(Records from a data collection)
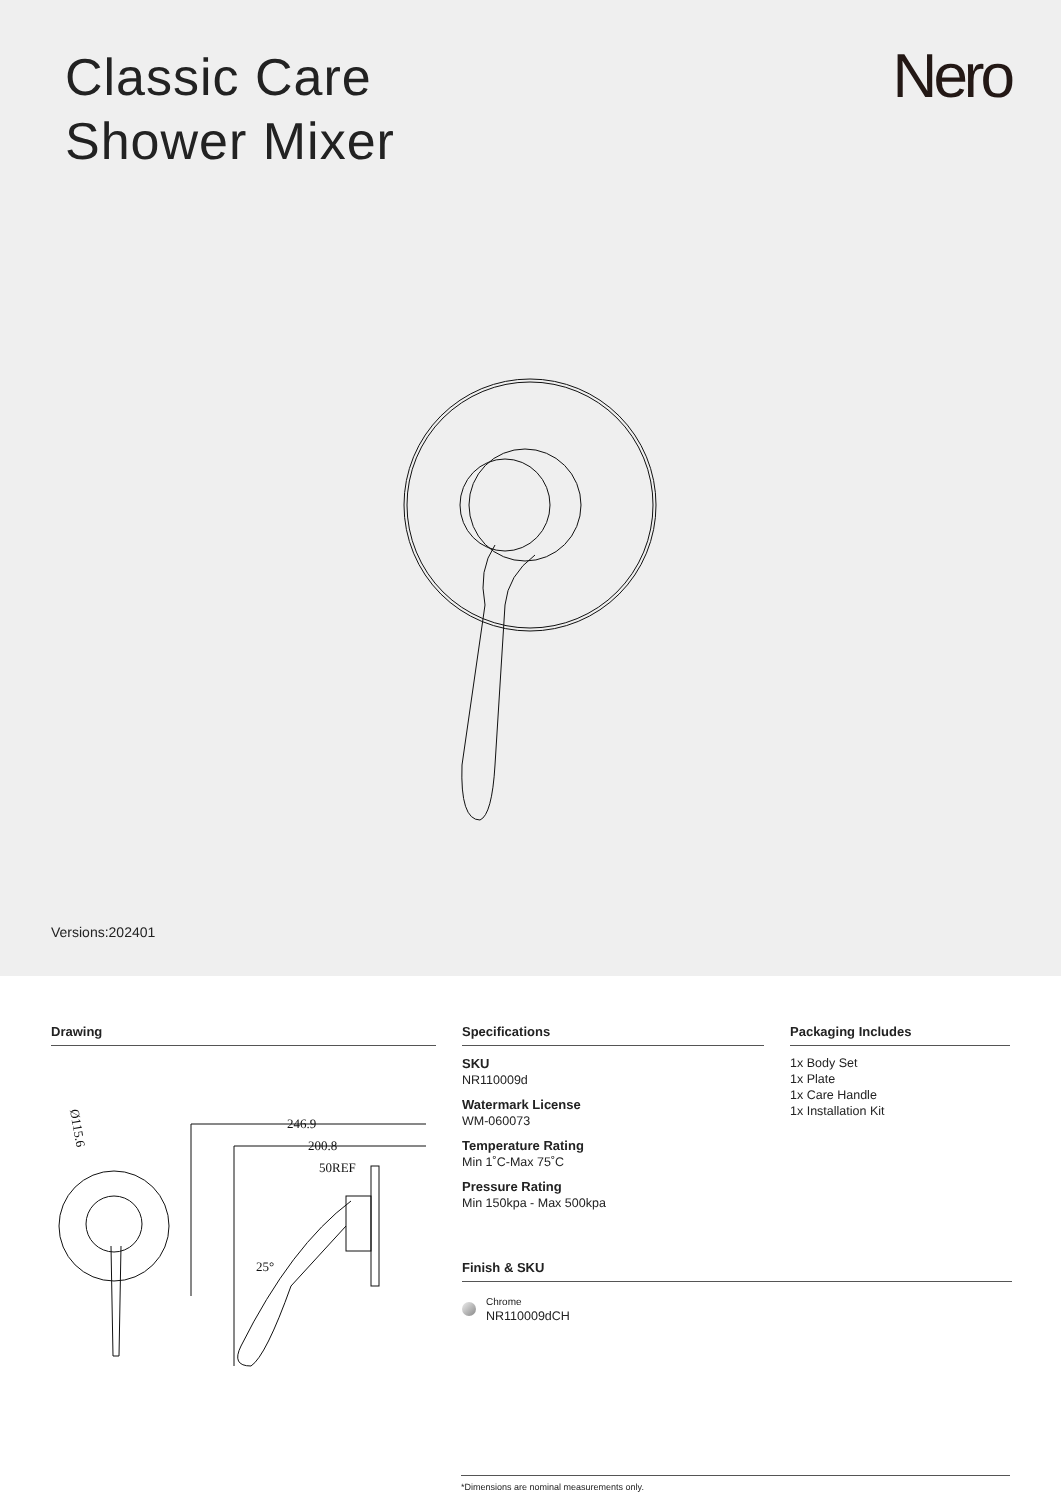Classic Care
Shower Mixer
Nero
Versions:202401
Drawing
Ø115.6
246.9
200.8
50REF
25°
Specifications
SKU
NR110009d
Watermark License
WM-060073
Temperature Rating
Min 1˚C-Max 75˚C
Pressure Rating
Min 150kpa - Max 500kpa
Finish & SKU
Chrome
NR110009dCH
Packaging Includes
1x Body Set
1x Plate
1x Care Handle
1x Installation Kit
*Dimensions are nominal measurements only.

TASK STATEMENT → Write out every line, unchanged, from the one containing "1x Body Set" through the closing line of the data.

ANSWER TO THIS EXERCISE →
1x Body Set
1x Plate
1x Care Handle
1x Installation Kit
*Dimensions are nominal measurements only.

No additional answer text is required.